_Exercise instructions_
In the post about the bridge losing its L1 PM Substates capability after resume, what does the quoted reviewer presume the root cause to be?

_Provided passage_
Yes, but there is a difference in this case.
Before suspend:
        ....
        Capabilities: [140 v1] Access Control Services
                ACSCap: SrcValid+ TransBlk+ ReqRedir+ CmpltRedir+ UpstreamFwd- EgressCtrl- DirectTrans-
                ACSCtl: SrcValid- TransBlk- ReqRedir- CmpltRedir- UpstreamFwd- EgressCtrl- DirectTrans-
        Capabilities: [150 v0] Null
        Capabilities: [200 v1] L1 PM Substates
                L1SubCap: PCI-PM_L1.2+ PCI-PM_L1.1+ ASPM_L1.2+ ASPM_L1.1+ L1_PM_Substates+
                          PortCommonModeRestoreTime=40us PortTPowerOnTime=10us
                L1SubCtl1: PCI-PM_L1.2+ PCI-PM_L1.1+ ASPM_L1.2+ ASPM_L1.1+
                           T_CommonMode=40us LTR1.2_Threshold=98304ns
                L1SubCtl2: T_PwrOn=60us
        Kernel driver in use: pcieport

After resume:
        ....
        Capabilities: [140 v1] Access Control Services
                ACSCap: SrcValid+ TransBlk+ ReqRedir+ CmpltRedir+ UpstreamFwd- EgressCtrl- DirectTrans-
                ACSCtl: SrcValid- TransBlk- ReqRedir- CmpltRedir- UpstreamFwd- EgressCtrl- DirectTrans-
        Kernel driver in use: pcieport

The following merged commit can save/restore the L1SubCap/L1SubCtl1/L1SubCtl2 registers for this bridge, 
However this bridge not only lost its capability contents but also lost the link to this capability.

    PCI/ASPM: Save/restore L1SS Capability for suspend/resume
    https://git.kernel.org/pub/scm/linux/kernel/git/torvalds/linux.git/commit/drivers/pci/pcie/aspm.c?h=v6.1&id=4257f7e008ea394fcecc050f1569c3503b8bcc15

> 
> > This patch fix up the header and the pointer to the L1SS capability
> > after resuming from D3Cold.
> 
> The main problem here is that this patch covers up an issue without saying what
> the root cause is.  Presumably this is a firmware issue.
> Has that been identified?  Has it been fixed for future firmware releases?

_Given information_
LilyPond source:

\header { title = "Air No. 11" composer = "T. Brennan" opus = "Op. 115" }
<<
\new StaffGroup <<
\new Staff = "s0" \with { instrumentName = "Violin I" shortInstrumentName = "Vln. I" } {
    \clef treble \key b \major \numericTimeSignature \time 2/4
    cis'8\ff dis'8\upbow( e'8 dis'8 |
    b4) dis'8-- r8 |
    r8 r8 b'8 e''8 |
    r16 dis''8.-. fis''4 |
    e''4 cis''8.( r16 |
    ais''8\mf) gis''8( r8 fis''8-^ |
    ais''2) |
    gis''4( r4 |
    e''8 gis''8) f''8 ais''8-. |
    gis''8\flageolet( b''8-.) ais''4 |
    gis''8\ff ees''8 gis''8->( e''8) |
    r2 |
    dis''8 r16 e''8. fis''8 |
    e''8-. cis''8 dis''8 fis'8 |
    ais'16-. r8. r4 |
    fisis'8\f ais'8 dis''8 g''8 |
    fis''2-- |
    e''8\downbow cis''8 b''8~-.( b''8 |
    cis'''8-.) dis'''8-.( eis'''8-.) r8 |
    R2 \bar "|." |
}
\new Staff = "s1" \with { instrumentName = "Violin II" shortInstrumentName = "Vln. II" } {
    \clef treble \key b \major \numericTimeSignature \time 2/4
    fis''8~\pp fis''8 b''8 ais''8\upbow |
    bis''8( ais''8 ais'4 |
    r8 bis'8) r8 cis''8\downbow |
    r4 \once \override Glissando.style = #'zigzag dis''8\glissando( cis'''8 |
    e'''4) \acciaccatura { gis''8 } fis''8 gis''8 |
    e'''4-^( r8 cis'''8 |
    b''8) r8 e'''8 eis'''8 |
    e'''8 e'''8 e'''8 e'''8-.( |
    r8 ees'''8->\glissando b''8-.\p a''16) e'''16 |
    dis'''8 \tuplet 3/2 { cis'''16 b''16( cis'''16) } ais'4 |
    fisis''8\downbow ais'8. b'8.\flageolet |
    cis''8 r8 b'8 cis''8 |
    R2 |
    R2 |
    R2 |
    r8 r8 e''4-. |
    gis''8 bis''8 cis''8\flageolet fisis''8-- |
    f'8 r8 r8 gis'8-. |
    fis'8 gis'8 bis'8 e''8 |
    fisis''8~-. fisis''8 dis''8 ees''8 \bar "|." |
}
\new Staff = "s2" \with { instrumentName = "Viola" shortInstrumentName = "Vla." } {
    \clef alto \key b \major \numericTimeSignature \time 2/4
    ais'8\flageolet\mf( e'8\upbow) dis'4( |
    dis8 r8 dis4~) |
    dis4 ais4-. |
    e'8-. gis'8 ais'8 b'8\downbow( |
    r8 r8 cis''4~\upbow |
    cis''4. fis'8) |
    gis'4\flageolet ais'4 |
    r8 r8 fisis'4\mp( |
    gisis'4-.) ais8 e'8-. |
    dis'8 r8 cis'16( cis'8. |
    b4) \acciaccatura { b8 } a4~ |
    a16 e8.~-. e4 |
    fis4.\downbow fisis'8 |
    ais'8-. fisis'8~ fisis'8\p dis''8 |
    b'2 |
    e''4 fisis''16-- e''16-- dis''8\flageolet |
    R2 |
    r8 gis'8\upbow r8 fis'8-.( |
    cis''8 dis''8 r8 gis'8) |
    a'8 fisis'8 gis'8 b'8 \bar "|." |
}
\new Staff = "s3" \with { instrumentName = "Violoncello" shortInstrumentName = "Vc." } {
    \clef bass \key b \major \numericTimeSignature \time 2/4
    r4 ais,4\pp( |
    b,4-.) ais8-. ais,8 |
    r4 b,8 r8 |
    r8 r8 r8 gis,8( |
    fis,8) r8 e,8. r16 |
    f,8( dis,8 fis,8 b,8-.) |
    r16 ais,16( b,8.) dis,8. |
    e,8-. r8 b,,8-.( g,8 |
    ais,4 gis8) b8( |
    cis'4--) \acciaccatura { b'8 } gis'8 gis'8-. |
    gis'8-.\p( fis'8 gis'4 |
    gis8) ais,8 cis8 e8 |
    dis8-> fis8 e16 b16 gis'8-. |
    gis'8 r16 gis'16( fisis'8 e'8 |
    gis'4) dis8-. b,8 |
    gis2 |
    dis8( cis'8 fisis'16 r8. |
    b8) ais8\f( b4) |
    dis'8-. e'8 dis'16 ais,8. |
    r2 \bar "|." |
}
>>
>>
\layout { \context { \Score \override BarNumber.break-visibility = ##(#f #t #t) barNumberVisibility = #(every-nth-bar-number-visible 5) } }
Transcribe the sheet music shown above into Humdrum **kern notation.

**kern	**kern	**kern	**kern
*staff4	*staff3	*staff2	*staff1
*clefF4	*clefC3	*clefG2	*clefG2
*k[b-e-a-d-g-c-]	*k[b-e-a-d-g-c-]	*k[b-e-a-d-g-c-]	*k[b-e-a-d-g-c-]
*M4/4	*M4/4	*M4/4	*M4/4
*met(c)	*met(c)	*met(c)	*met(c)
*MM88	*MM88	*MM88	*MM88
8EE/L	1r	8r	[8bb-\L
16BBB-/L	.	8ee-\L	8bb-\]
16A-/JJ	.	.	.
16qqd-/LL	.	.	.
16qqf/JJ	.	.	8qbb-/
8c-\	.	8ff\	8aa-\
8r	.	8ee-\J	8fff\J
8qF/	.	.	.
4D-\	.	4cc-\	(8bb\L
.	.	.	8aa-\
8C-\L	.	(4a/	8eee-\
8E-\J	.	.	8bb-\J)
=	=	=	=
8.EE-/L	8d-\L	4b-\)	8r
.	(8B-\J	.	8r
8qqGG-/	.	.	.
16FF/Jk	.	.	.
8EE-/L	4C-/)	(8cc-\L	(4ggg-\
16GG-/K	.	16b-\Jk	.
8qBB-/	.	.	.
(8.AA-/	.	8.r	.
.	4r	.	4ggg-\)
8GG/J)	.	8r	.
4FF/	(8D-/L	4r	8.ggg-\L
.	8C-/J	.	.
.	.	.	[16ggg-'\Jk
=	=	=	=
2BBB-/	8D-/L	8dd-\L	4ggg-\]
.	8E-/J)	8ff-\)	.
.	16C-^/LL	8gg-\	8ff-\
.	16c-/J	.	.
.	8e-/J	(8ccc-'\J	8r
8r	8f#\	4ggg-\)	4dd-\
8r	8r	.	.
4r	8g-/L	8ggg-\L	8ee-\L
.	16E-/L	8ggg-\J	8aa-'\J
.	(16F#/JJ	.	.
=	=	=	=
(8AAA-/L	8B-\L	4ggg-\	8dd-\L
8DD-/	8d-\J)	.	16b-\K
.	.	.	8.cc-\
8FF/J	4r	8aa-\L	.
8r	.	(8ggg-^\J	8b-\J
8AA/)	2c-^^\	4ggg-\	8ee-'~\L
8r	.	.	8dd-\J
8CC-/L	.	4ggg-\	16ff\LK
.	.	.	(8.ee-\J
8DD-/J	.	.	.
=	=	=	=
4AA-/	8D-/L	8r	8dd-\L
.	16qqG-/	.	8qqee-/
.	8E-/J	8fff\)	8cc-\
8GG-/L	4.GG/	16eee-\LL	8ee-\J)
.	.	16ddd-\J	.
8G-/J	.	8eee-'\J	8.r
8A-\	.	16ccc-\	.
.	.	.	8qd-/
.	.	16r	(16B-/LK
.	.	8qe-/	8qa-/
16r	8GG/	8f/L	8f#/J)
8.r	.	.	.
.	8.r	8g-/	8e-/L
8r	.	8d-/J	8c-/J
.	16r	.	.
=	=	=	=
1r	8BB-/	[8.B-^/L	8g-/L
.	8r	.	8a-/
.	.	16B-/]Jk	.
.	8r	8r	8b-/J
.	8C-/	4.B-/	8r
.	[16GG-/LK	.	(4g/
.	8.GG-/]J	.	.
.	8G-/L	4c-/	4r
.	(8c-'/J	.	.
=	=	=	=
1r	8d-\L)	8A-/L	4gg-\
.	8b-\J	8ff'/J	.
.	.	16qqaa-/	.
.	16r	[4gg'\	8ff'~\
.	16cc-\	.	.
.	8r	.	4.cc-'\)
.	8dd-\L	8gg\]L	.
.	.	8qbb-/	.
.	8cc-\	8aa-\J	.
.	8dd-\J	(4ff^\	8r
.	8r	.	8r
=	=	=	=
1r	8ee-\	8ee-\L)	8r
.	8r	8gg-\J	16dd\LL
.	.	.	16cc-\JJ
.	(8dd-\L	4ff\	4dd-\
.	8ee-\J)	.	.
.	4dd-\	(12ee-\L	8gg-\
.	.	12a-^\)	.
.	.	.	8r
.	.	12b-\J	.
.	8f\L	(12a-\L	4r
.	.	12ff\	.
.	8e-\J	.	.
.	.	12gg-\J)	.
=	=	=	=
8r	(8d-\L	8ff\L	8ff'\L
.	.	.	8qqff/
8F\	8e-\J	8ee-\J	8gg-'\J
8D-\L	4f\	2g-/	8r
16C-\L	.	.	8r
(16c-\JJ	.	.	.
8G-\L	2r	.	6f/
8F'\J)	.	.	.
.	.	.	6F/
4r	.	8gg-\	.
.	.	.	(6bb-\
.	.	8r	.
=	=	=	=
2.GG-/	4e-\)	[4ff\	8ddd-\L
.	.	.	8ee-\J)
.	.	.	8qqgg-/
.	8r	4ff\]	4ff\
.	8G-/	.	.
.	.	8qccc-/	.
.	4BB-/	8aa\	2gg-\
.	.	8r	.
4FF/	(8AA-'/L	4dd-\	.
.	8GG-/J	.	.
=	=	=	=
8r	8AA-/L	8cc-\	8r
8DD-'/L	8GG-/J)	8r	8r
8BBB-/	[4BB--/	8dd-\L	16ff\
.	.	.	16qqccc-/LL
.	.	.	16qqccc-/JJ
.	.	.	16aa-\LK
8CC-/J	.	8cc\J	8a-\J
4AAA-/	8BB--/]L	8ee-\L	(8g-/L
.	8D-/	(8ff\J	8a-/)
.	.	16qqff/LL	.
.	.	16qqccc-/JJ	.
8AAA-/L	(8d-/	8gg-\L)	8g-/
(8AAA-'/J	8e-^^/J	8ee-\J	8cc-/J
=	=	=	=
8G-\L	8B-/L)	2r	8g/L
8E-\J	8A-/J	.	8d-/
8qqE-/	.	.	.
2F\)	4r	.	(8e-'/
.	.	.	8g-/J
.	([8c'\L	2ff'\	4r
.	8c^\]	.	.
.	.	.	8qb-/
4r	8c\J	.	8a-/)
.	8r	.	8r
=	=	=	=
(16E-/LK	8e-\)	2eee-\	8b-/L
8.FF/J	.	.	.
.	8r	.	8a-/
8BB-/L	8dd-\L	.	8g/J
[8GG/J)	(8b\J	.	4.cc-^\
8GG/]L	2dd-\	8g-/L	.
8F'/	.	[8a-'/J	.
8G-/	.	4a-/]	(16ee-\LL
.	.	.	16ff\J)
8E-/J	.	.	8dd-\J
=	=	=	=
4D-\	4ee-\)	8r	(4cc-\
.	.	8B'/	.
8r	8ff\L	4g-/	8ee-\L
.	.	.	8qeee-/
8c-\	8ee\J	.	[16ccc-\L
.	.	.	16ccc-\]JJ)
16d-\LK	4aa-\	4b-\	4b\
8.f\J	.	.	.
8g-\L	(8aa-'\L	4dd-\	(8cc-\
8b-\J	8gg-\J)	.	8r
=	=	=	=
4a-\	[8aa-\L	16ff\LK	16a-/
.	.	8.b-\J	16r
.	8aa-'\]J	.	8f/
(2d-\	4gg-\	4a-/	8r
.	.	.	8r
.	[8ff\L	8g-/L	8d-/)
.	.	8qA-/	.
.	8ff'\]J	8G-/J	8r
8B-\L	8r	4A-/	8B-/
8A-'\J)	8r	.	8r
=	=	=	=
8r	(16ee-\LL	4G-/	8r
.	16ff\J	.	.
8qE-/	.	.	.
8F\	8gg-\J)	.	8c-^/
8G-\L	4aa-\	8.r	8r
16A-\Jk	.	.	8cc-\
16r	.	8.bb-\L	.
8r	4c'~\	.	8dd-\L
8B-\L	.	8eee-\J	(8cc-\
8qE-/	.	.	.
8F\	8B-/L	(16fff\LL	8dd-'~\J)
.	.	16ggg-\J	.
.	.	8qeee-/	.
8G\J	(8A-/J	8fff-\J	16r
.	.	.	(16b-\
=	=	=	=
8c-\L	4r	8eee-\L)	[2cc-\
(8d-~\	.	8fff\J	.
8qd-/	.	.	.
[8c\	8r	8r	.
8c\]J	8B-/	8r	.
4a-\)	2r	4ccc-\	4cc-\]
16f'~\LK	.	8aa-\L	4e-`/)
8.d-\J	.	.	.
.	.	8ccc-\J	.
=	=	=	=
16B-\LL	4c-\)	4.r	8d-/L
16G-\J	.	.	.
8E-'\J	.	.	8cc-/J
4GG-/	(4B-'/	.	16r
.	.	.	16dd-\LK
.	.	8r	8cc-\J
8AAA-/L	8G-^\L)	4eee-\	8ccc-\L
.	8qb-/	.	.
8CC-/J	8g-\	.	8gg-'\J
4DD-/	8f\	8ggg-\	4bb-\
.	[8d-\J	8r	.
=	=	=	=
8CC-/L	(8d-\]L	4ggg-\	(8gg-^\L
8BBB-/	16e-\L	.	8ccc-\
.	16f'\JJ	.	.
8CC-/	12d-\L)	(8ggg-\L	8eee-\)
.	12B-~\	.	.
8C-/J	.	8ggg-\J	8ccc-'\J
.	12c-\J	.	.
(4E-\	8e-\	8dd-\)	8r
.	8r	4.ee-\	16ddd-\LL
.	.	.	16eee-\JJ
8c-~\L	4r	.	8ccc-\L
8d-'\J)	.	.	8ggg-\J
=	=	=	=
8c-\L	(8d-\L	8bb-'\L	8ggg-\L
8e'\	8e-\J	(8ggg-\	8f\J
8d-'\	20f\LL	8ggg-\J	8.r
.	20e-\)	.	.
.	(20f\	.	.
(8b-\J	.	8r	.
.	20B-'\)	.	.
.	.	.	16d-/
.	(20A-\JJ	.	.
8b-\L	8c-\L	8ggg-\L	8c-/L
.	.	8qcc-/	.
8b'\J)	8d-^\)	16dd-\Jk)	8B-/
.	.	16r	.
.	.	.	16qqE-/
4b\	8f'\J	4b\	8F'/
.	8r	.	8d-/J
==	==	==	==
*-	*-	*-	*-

_Answer space_
A firmware issue.